Luiz Fux - Aí eu passei meia hora rezando tudo o que eu sei de reza
possível e imaginável. Quando ele [Cardozo] abriu a porta, falou: "Você
não vai me dar um abraço? Você é o próximo ministro do Supremo Tribunal
Federal". Foi aí que eu chorei. Extravasei.
De fevereiro de 2011, quando foi indicado, a agosto de 2012, quando
começou o julgamento do mensalão, Fux passou um período tranquilo. Assim
que o processo começou a ser votado, no entanto, o clima mudou.
Para surpresa dos réus, em especial de Dirceu e João Paulo Cunha, ele
foi implacável.

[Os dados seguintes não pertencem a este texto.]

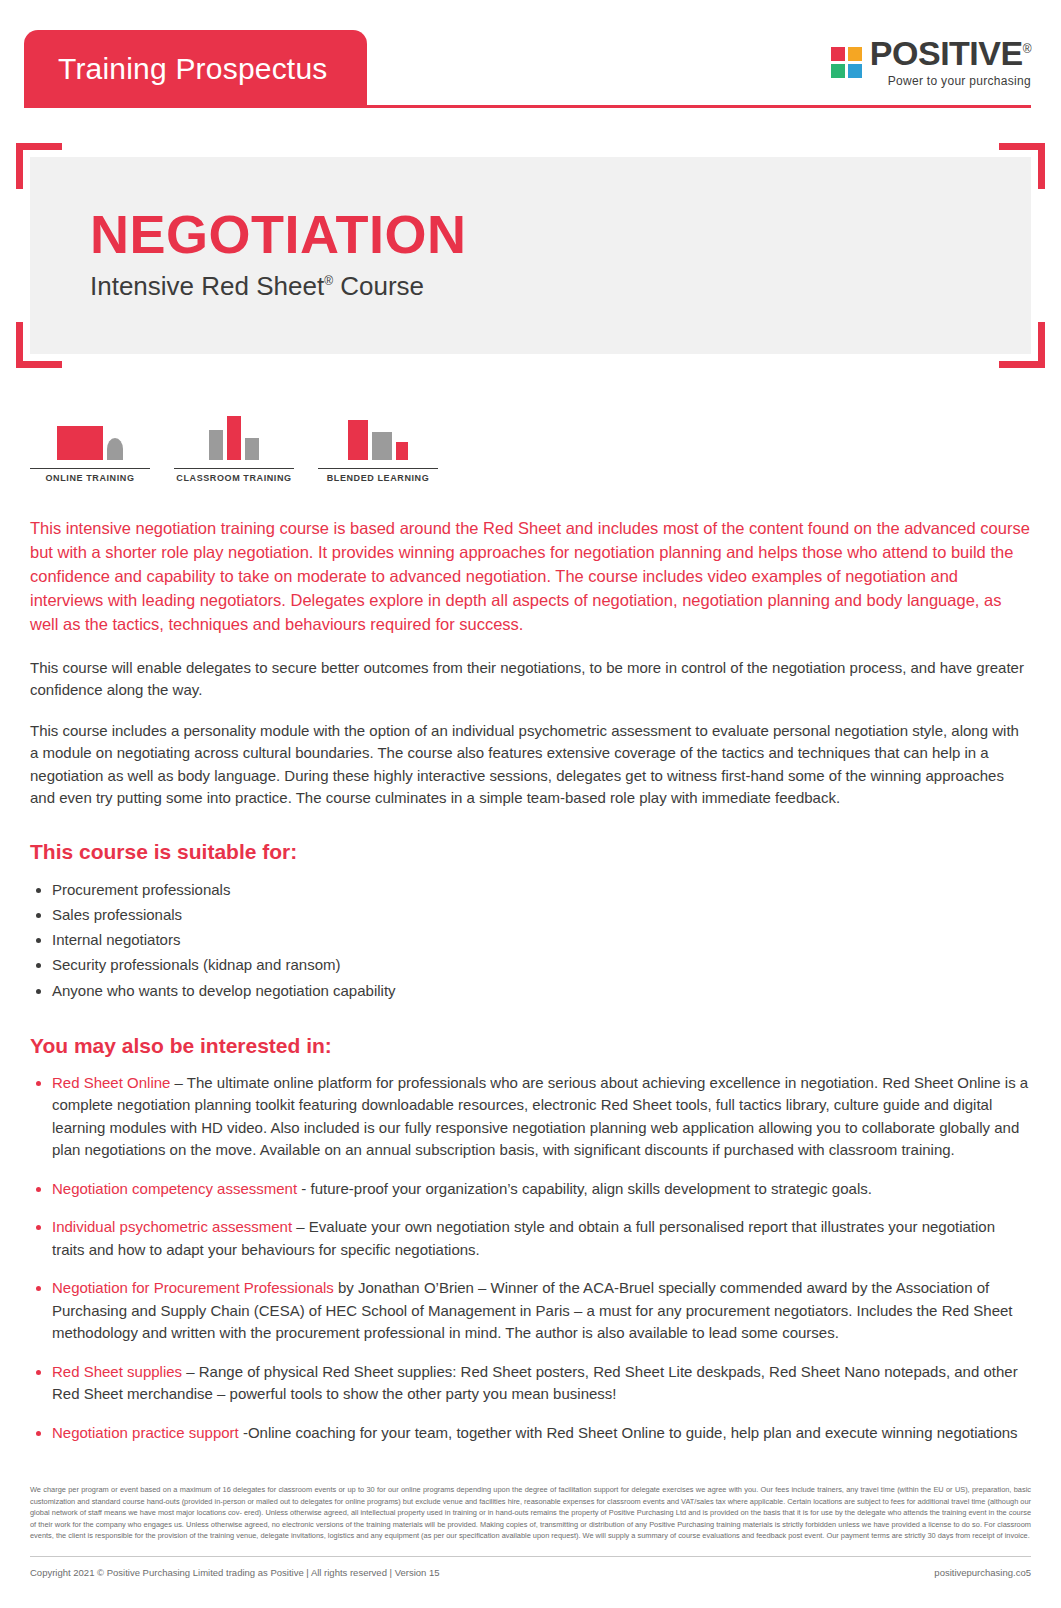Training Prospectus
POSITIVE®
Power to your purchasing
NEGOTIATION
Intensive Red Sheet® Course
ONLINE TRAINING
CLASSROOM TRAINING
BLENDED LEARNING
This intensive negotiation training course is based around the Red Sheet and includes most of the content found on the advanced course but with a shorter role play negotiation. It provides winning approaches for negotiation planning and helps those who attend to build the confidence and capability to take on moderate to advanced negotiation. The course includes video examples of negotiation and interviews with leading negotiators. Delegates explore in depth all aspects of negotiation, negotiation planning and body language, as well as the tactics, techniques and behaviours required for success.
This course will enable delegates to secure better outcomes from their negotiations, to be more in control of the negotiation process, and have greater confidence along the way.
This course includes a personality module with the option of an individual psychometric assessment to evaluate personal negotiation style, along with a module on negotiating across cultural boundaries. The course also features extensive coverage of the tactics and techniques that can help in a negotiation as well as body language. During these highly interactive sessions, delegates get to witness first-hand some of the winning approaches and even try putting some into practice. The course culminates in a simple team-based role play with immediate feedback.
This course is suitable for:
Procurement professionals
Sales professionals
Internal negotiators
Security professionals (kidnap and ransom)
Anyone who wants to develop negotiation capability
You may also be interested in:
Red Sheet Online – The ultimate online platform for professionals who are serious about achieving excellence in negotiation. Red Sheet Online is a complete negotiation planning toolkit featuring downloadable resources, electronic Red Sheet tools, full tactics library, culture guide and digital learning modules with HD video. Also included is our fully responsive negotiation planning web application allowing you to collaborate globally and plan negotiations on the move. Available on an annual subscription basis, with significant discounts if purchased with classroom training.
Negotiation competency assessment - future-proof your organization’s capability, align skills development to strategic goals.
Individual psychometric assessment – Evaluate your own negotiation style and obtain a full personalised report that illustrates your negotiation traits and how to adapt your behaviours for specific negotiations.
Negotiation for Procurement Professionals by Jonathan O’Brien – Winner of the ACA-Bruel specially commended award by the Association of Purchasing and Supply Chain (CESA) of HEC School of Management in Paris – a must for any procurement negotiators. Includes the Red Sheet methodology and written with the procurement professional in mind. The author is also available to lead some courses.
Red Sheet supplies – Range of physical Red Sheet supplies: Red Sheet posters, Red Sheet Lite deskpads, Red Sheet Nano notepads, and other Red Sheet merchandise – powerful tools to show the other party you mean business!
Negotiation practice support -Online coaching for your team, together with Red Sheet Online to guide, help plan and execute winning negotiations
We charge per program or event based on a maximum of 16 delegates for classroom events or up to 30 for our online programs depending upon the degree of facilitation support for delegate exercises we agree with you. Our fees include trainers, any travel time (within the EU or US), preparation, basic customization and standard course hand-outs (provided in-person or mailed out to delegates for online programs) but exclude venue and facilities hire, reasonable expenses for classroom events and VAT/sales tax where applicable. Certain locations are subject to fees for additional travel time (although our global network of staff means we have most major locations cov- ered). Unless otherwise agreed, all intellectual property used in training or in hand-outs remains the property of Positive Purchasing Ltd and is provided on the basis that it is for use by the delegate who attends the training event in the course of their work for the company who engages us. Unless otherwise agreed, no electronic versions of the training materials will be provided. Making copies of, transmitting or distribution of any Positive Purchasing training materials is strictly forbidden unless we have provided a license to do so. For classroom events, the client is responsible for the provision of the training venue, delegate invitations, logistics and any equipment (as per our specification available upon request). We will supply a summary of course evaluations and feedback post event. Our payment terms are strictly 30 days from receipt of invoice.
Copyright 2021 © Positive Purchasing Limited trading as Positive | All rights reserved | Version 15 positivepurchasing.co5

Seguiu Joaquim Barbosa, relator do caso e considerado o
mais rigoroso ministro do STF, em cada condenação.
Foi o único magistrado a fazer de seus votos um espelho dos votos de Barbosa. Divergiu dele só uma vez.
Quanto mais Fux seguia Barbosa, mais o fato de ter se reunido com
réus antes do julgamento se espalhava no PT e na comunidade jurídica.
Advogados de SP, Rio e Brasília passaram a comentar o fato com jornalistas.
A raiva dos condenados, e até de Dilma, em relação a Fux chegou às
páginas dos jornais, em forma de notas cifradas em colunas -inclusive da
Folha.
Pelo menos seis ministros do STF já ouviram falar do assunto. E comentaram com terceiros.
Fux passou a ficar incomodado. Conversou com José Sarney, presidente
do Senado. "Sei que a Dilma está chateada comigo, mas eu não prometi
nada." Ele confirma.
Na posse de Joaquim Barbosa, pouco antes de tocar guitarra, abordou o
ex-deputado Sigmaringa Seixas, amigo pessoal de Lula. Cobrou dele o
fato de estarem "espalhando" que prometera absolver os mensaleiros.
Ao perceber que a Folha presenciava a cena, puxou a repórter para um
canto. "Querem me sacanear. O pau vai cantar!", disse. Questionado se
daria declarações oficiais, não respondeu.
Dias depois, um emissário de Fux procurou a Folha para agendar uma entrevista.